Using his knowledge of Missourians’ lifestyles — and their struggles — Democratic presidential nominee John Kerry told a Jefferson City audience Thursday that he has the ability to find solutions and “reach for the next horizon.”
A crowd of several thousand rallied to see Kerry and vice presidential nominee John Edwards’ speeches, held outside the state Capitol.
Kerry discussed his interest in Lewis and Clark’s expedition, an appreciation for Jefferson City’s Central Dairy ice cream and emphasized his respect for Harry S. Truman. But his campaign also acknowledged Missouri’s problems, among them job losses, declining health-care coverage and the rising cost of education.
“Senators in Congress give themselves the best health-care coverage and then give you the bill,” Kerry said. “Health care is not a privilege for the elected.”
He pledged to repeal what he described as President Bush’s “unaffordable” tax cutback and invest part of the money lost into health care and promised to not privatize Social Security.
Kerry said he wants to put the rest of the money from the tax cutback into education, specifying his plan to increase Pell grants, which are loans for college students that do not have to be repaid.
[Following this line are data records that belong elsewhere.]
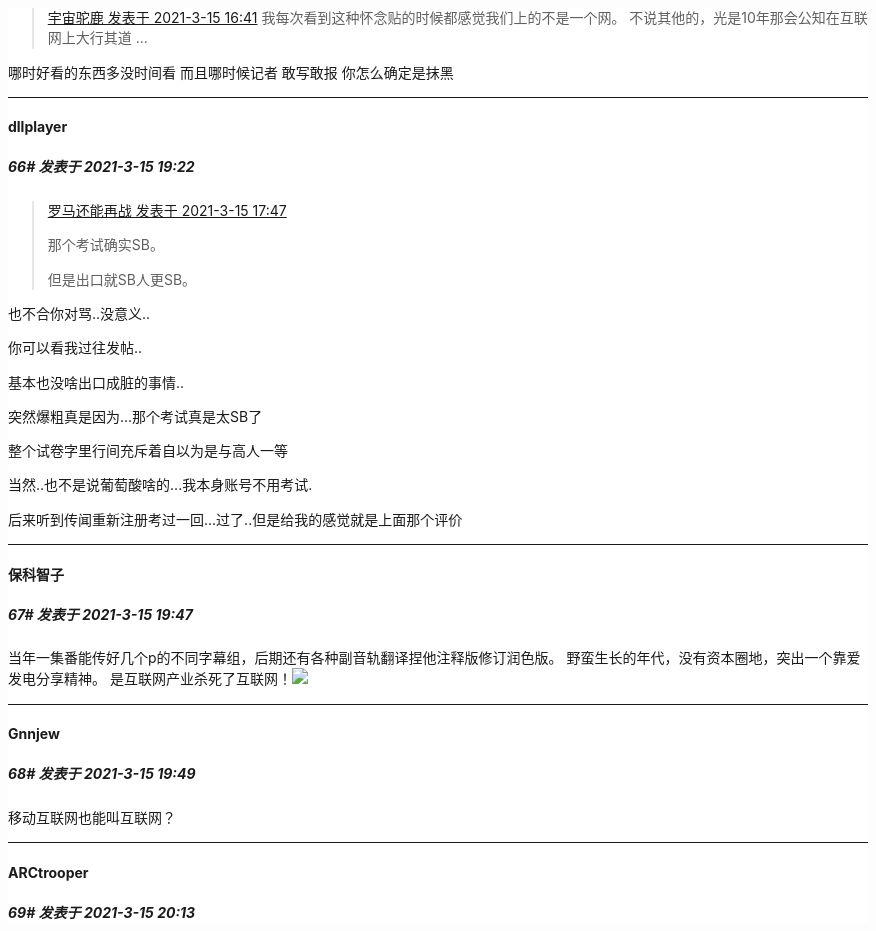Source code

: <blockquote><a href="httphttps://bbs.saraba1st.com/2b/forum.php?mod=redirect&amp;goto=findpost&amp;pid=50632577&amp;ptid=1993277" target="_blank">宇宙驼鹿 发表于 2021-3-15 16:41</a>
我每次看到这种怀念贴的时候都感觉我们上的不是一个网。
不说其他的，光是10年那会公知在互联网上大行其道 ...</blockquote>
哪时好看的东西多没时间看 而且哪时候记者 敢写敢报 你怎么确定是抹黑


*****

####  dllplayer  
##### 66#       发表于 2021-3-15 19:22


<blockquote><a href="httphttps://bbs.saraba1st.com/2b/forum.php?mod=redirect&amp;goto=findpost&amp;pid=50633300&amp;ptid=1993277" target="_blank">罗马还能再战 发表于 2021-3-15 17:47</a>

那个考试确实SB。

但是出口就SB人更SB。</blockquote>
也不合你对骂..没意义..

你可以看我过往发帖..

基本也没啥出口成脏的事情..

突然爆粗真是因为...那个考试真是太SB了

整个试卷字里行间充斥着自以为是与高人一等


当然..也不是说葡萄酸啥的...我本身账号不用考试.

后来听到传闻重新注册考过一回...过了..但是给我的感觉就是上面那个评价


*****

####  保科智子  
##### 67#       发表于 2021-3-15 19:47


当年一集番能传好几个p的不同字幕组，后期还有各种副音轨翻译捏他注释版修订润色版。
野蛮生长的年代，没有资本圈地，突出一个靠爱发电分享精神。
是互联网产业杀死了互联网！<img src="https://static.saraba1st.com/image/smiley/face2017/139.png" referrerpolicy="no-referrer">


*****

####  Gnnjew  
##### 68#       发表于 2021-3-15 19:49


移动互联网也能叫互联网？


*****

####  ARCtrooper  
##### 69#       发表于 2021-3-15 20:13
Kerry’s plan would also provide a $4,000 yearly tuition tax credit for all families to encourage college enrollment and “defer the cost of education.”
His plan provides incentives for high school graduates by offering four years’ college tuition at in-state public universities in exchange for mentoring and helping seniors and at-risk students. .
“We’re going to renew America’s commitment to service,” Kerry said.
Kerry vowed to fully fund Bush’s No Child Left Behind Act and invest in additional programs such as Early Start, which he said will prevent delinquency later in life.
The war in Iraq and services for veterans were another focus of Kerry’s speech.
Kerry highlighted his own service in Vietnam, saying he defended America as a young man and would continue to defend it as president. He said American troops are currently over-extended and lack a plan for peace.
“I will never hesitate to use force — swift and often — to protect this country,” Kerry said, adding that he would never send troops without a valid cause.
Alliances, Kerry said, are necessary both during war and throughout its aftermath. In rebuilding Iraq, he said, he would call upon international organizations such as NATO to help with the current effort.
Edwards, who introduced Kerry, said he and Kerry would also continue to wage a war on terrorism by protecting ports and borders and by closing “loopholes” in the Nuclear Non-Proliferation Treaty.
“You can’t run, you can’t hide, and we will destroy you,” Edwards said as a message to al-Qaida.
While both Kerry and Edwards stressed the importance of creating a more unified America, Democratic gubernatorial candidate Claire McCaskill and Gov. Bob Holden said they’d already found a unified Democratic party in Missouri.
“The values we share are so much more important than individual people,” McCaskill said before Kerry’s and Edwards’ speeches.
After the rally, Kerry and Edwards continued their train tour to Kansas City, where they will speak today. They spoke in Hannibal and St. Louis earlier in the week.